La pelouse du voisin n’est jamais plus verte

Vie de rêve, conditions de travail excellentes, perspectives d’avenir encourageantes et beaucoup, beaucoup d’argent. Voilà ce que promettent les passeurs de frontières aux populations qui souhaitent quitter leur pays vers un endroit prospère. En réalité, ce qui attend ces populations, ce sont des rêves brisés, des vies de misère et des conditions de travail exécrables.

Par Marc-Alexis Laroche

Profession de choix

Par définition, un passeur de frontières offre aux gens de traverser une frontière de manière clandestine en promettant peu de risques de se faire attraper. Ce dernier offre ses services en échange d’un paiement. Bien souvent, ce paiement se fait par argent comptant, mais de plus en plus, puisque le passeur offre ses services à des populations extrêmement pauvres, il est prêt à offrir du financement.
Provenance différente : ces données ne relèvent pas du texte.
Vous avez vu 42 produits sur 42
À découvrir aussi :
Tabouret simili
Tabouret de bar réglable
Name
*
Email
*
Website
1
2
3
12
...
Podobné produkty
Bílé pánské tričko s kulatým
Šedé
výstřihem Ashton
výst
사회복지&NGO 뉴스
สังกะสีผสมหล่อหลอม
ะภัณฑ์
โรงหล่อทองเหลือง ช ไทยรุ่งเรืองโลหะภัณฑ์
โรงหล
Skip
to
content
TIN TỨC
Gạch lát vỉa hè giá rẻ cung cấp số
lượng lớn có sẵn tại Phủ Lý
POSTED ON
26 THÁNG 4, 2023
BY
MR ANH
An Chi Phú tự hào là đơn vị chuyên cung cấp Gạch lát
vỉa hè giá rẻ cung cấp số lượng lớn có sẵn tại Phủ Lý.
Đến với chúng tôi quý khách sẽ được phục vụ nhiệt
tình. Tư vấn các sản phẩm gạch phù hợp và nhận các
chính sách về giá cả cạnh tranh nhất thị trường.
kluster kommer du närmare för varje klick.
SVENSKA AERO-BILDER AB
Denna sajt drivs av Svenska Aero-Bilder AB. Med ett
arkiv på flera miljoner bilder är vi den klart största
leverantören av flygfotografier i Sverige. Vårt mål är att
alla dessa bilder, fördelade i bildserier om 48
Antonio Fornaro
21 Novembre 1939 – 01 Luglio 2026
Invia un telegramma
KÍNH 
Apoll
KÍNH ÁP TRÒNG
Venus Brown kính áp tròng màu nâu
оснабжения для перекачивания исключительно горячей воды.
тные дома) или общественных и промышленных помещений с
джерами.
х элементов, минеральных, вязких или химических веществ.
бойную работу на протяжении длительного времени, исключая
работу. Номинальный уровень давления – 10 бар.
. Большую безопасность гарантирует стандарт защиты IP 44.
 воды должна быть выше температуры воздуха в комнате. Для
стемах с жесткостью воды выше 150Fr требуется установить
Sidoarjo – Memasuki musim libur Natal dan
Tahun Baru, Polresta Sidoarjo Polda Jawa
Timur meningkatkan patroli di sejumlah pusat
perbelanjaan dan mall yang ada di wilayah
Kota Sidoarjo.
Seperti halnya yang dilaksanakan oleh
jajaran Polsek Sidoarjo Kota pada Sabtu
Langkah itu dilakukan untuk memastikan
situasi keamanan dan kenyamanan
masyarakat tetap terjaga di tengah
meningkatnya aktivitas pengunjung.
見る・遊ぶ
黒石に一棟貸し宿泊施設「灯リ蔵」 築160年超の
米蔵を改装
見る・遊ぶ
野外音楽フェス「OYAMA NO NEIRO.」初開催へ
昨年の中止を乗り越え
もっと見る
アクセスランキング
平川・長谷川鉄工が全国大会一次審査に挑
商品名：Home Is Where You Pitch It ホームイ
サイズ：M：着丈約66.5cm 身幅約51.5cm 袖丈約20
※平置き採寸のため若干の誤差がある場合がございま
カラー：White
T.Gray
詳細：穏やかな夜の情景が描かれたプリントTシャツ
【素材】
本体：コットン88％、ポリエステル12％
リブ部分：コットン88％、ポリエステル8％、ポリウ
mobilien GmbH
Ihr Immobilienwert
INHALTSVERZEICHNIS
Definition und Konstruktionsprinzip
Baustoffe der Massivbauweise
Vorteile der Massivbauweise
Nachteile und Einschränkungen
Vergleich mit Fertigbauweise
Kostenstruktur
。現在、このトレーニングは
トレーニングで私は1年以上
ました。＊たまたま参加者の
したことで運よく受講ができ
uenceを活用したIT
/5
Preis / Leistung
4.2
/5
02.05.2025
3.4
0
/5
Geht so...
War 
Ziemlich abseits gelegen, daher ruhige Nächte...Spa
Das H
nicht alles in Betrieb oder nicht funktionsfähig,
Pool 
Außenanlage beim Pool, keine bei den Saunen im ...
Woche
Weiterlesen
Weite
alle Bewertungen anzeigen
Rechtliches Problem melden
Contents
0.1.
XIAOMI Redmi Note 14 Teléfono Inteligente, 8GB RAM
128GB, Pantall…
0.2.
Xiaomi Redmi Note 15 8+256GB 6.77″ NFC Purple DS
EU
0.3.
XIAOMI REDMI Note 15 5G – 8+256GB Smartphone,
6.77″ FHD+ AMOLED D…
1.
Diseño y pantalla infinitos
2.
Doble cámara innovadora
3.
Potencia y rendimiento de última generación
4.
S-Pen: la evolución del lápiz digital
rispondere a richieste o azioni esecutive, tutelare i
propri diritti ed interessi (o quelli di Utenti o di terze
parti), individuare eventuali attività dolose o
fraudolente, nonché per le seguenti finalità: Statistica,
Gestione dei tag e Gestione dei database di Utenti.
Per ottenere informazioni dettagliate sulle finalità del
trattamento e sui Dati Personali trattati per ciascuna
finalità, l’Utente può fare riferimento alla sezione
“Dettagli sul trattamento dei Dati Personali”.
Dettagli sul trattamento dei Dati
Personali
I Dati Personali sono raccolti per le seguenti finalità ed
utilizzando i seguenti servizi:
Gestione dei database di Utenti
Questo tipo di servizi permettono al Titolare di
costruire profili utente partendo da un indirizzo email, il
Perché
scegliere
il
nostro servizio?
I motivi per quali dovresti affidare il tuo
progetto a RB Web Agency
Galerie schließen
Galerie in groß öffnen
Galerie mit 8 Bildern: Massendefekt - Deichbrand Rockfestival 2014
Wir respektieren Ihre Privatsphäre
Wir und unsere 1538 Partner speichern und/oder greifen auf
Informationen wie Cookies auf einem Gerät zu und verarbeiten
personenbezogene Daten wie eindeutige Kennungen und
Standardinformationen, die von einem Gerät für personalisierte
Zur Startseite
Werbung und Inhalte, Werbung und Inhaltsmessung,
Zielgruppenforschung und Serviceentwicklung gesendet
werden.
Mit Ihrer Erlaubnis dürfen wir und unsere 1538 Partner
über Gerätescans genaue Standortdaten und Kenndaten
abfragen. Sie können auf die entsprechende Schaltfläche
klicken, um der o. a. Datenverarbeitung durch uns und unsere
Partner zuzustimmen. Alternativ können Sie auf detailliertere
En fait, ce n’est pas par gaieté de cœur qu’il le fait, mais plutôt parce qu’il est affilié à un réseau à l’intérieur du pays de destination, ce qui lui permet de récolter beaucoup plus d’argent une fois que les gens ont commencé à travailler. Le montant chargé par les passeurs peut varier, mais ces derniers réussissent à amasser une petite fortune. Si les clients ne payent pas, le réseau les menace de les tuer ou bien de s’en prendre à leur famille dans leur pays d’origine. Il faut comprendre que les gens qui souhaitent traverser les frontières le font bien souvent dans le seul but de gagner de l’argent afin de le renvoyer à leur famille.

Phénomène répandu

Malgré ce que l’on pourrait croire, les passeurs de frontières sont actifs à plusieurs endroits. On les retrouve entre autres au Mexique, à Cuba, au Maroc, en Tunisie, en Turquie et en Libye. Tout récemment, l’Organisation internationale pour les migrations (OIM) annonçait que 2014 avait été une année record au niveau de l’immigration clandestine. Selon elle, l’année 2015 devrait dépasser ces chiffres si l’on en croit les dernières statistiques.

Méthodes particulières

Les destinations convoitées par les immigrants clandestins prennent de plus en plus de mesures afin de stopper ce phénomène en pleine expansion. En Espagne, l’immigration clandestine provient majoritairement du Maroc. Les autorités ont installé trois barrières géantes tout au long de la frontière. Leur processus d’action est simple : ils attendent que les migrants et leur passeur escaladent les trois barrières afin qu’ils soient épuisés. Une fois cela fait, ces derniers reçoivent une sévère correction de la part des agents frontaliers qui, bien souvent, cassent les jambes et les bras des migrants afin qu’ils ne puissent plus jamais escalader les barrières.

Dans l’état de Californie aux États-Unis, on instaura en 2004 un programme nommé Minutemen. L’objectif est simple : recruter des membres de la société civile qui savent se servir d’une arme, et de préférence, qui ont de l’expérience au combat afin d’assister les forces de protection de la frontière. En fait, des citoyens sont appelés à défendre le territoire américain et lorsque la situation dégénère, ils sont obligés d’appeler les agences frontalières. Toutefois, en 2014, on dénombrait plus de 300 émigrés décédés en voulant traverser la frontière vers les États-Unis. Certains sont morts par déshydratation, d’autres ont été assassinés. Cependant, le président américain Barack Obama a récemment fait preuve d’ouverture quant aux conditions des immigrants clandestins sur le territoire américain. Par décret présidentiel, celui-ci voudrait instaurer une mesure qui permettrait aux enfants d’immigrants clandestins de recevoir la citoyenneté américaine. Néanmoins, cette mesure pourrait s’avérer que temporaire, puisque le règne d’Obama à la présidence est tout près d’achever, les prochaines élections présidentielles ayant lieu en 2016.